Ook Leon van Went en Ralf van Vegt, vrijwilligers van Reddingsbrigade Nederland, dobberen werkloos rond. Ook voor hun oranje reddingssloep, voorzien van een 90 pk-buitenboordmotor, is het Nijkerkernauw te ondiep. „Na de overstroming van de Maas kwamen deze sloepen ons goed van pas”, zegt Van Went, in 1993 ingezet om Limburgse slachtoffers te evacueren. „Voor een oefening in een ondiep water als dit, zijn alleen kleine, oranje kuipbootjes geschikt. Zo zie je maar weer dat je alles bij de hand moeten hebben. Pas ter plekke zie je welk materiaal je nodig hebt.”

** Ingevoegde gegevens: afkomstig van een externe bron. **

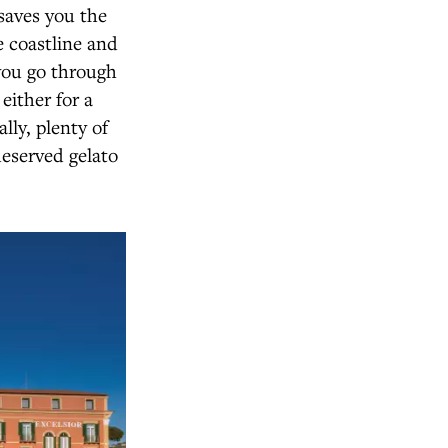
 saves you the
e coastline and
 you go through
either for a
lly, plenty of
deserved gelato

Een woordvoerder van de Taskforce Handicap en Samenleving noemt het ontbreken van vrijwilligers met een beperking tijdens de oefening een gemiste kans. „Ongeveer een vijfde van de bevolking is niet zelfredzaam. Zo’n oefening is pas reëel als er ook kinderen, bejaarden, slechtzienden en rolstoelgebonden vrijwilligers meedoen. Ik heb ze hier niet gezien.”